Last updated: 26 Nov 2019
Who we are
The Bus Open Digital Data Service (BODDS) is a service for bus operators across England, and local transport authorities or agents working with operators, to publish data about local bus services. It is a legal requirement for bus operators across England to publish this data, so that application developers and other data consumers can use this data without restrictions. The service is provided by the Department for Transport.
What data we collect from you
Our main purpose is ensuring data about local bus services across England is in the public domain. This data is provided by bus operators and anybody can sign up to use it.
The personal data we collect from you includes:
- your questions, queries or feedback and email address if you contact GOV.UK
- your email address and subscription preferences when you sign up to our email alerts
- how you use our emails - for example whether you open them and which links you click on
- your Internet Protocol (IP) address, and web browser version
- information on how you use the site, using cookies and page tagging
Why we need your data
We want to build an accurate database for local bus services across England. So, we need to be able to monitor how the data is being used from time to time. We also collect information through Google Analytics to see how you use this service so that we can make it better.
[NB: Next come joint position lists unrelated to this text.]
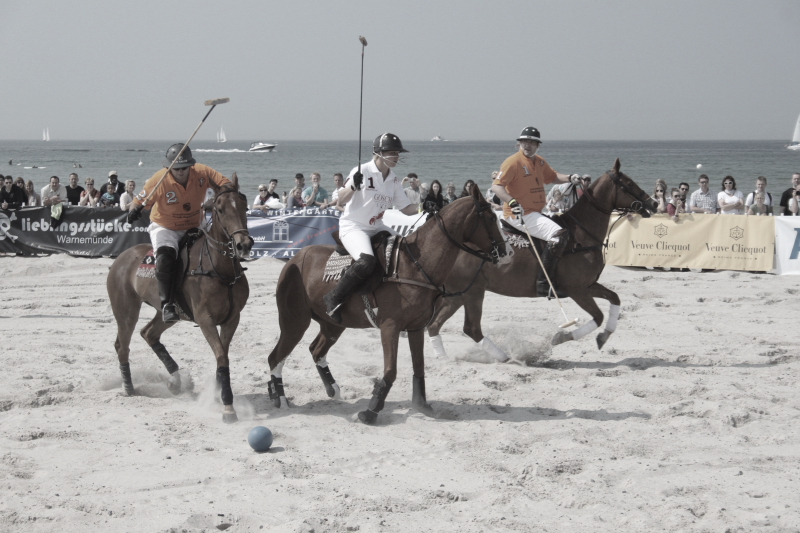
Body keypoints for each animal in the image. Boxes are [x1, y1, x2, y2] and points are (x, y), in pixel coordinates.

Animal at [104, 175, 252, 424]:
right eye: (220, 209)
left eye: (244, 205)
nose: (244, 244)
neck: (220, 269)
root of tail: (121, 257)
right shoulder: (205, 318)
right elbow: (221, 355)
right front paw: (228, 407)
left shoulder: (232, 318)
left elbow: (222, 355)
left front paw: (217, 394)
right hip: (125, 310)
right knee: (122, 345)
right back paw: (128, 387)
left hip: (167, 313)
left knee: (148, 333)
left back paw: (177, 380)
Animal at [268, 186, 506, 424]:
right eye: (491, 218)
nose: (505, 252)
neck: (416, 266)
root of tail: (295, 258)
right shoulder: (389, 326)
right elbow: (391, 370)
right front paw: (371, 410)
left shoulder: (416, 327)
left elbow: (419, 367)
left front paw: (422, 405)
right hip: (294, 321)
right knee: (276, 357)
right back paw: (279, 397)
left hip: (333, 324)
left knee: (316, 350)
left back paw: (332, 389)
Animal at [424, 158, 656, 358]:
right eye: (629, 183)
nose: (653, 204)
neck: (583, 234)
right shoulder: (577, 289)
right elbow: (597, 316)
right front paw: (562, 336)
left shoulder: (588, 285)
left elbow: (615, 298)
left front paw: (604, 336)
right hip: (472, 292)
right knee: (470, 328)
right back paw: (506, 358)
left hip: (458, 293)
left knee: (435, 324)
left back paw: (444, 359)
We also collect data in order to:
- reply to any feedback you send us, if you’ve asked us to
- send email alerts to users who request them
- allow you to access government services and make transactions
- provide you with information about local services
- monitor use of the site to identify security threats
What we do with your data
We use your data to occasionally check your activity when using the service.
We will not:
- sell or rent your data to third parties
- share your data with third parties for marketing purposes
We will share your data if we are required to do so by law – for example, by court order, or to prevent fraud or other crime.
We use user emails and Google Analytics for research purposes to support continuous improvement of the service and derive user satisfaction metrics.
We use Google Analytics software to collect information about how you use GOV.UK. This includes IP addresses. The data is anonymised before being used for analytics processing. Google Analytics processes anonymised information about:
- the pages you visit on GOV.UK
- how long you spend on each GOV.UK page
- how you got to the site
- what you click on while you’re visiting the site
We do not store your personal information through Google Analytics (for example your name or address).
We will not identify you through analytics information, and we will not combine analytics information with other data sets in a way that would identify who you are.
We continuously test and monitor our data protection controls to make sure they’re effective and to detect any weaknesses.
How long we keep your data for
We will retain your data for as long as you have a BODS account. However, if you use an institutional email account and depending on what you choose for your account name, this may not include any personally identifiable information.
Where your data is processed and stored
We design, build and run our systems to make sure that your data is as safe as possible at any stage, both while it’s processed and when it’s stored.
Your personal data will not be transferred outside of the European Economic Area (EEA).
How we protect your data and keep it secure
We are committed to doing all that we can to keep your data secure. To prevent unauthorised access or disclosure we have put in place technical and organisational procedures to secure the data we collect about you – for example, we protect your data using varying levels of encryption. We also make sure that any third parties that we deal with have an obligation to keep all personal data they process on our behalf secure.
Children’s privacy protection
We understand the importance of protecting children’s privacy online. Our services are not designed for, or intentionally targeted at, children 13 years of age or younger. It is not our policy to intentionally collect or maintain data about anyone under the age of 13.
What are your rights
You have the right to request:
- information about how your personal data is processed
- a copy of that personal data - this copy will be provided in a structured, commonly used and machine-readable format
- that anything inaccurate in your personal data is corrected immediately
You can also:
- raise an objection about how your personal data is processed
- request that your personal data is erased if there is no longer justification for it
- ask that the processing of your personal data is restricted in certain circumstances
If you have any of these requests, get in contact with our Data Protection Officer - you can find their contact details below.
Changes to this notice
We may modify or amend this privacy notice at our discretion at any time. When we make changes to this notice, we will amend the last modified date at the top of this page. Any modification or amendment to this privacy notice will be applied to you and your data as of that revision date. We encourage you to periodically review this privacy notice to be informed about how we are protecting your data.
Contact us or make a complaint
Contact the GDS Privacy Team if you either:
- have any questions about anything in this document
- think your personal data has been misused or mishandled
GDS Privacy Team firstname.lastname@example.org
You can also contact the Cabinet Office Data Protection Officer.
Data Protection Officer
Data Protection Officer
London SW1A 2AS
If you have a complaint, you can also contact the Information Commissioner's Office (ICO). The ICO is an independent regulator set up to uphold information rights.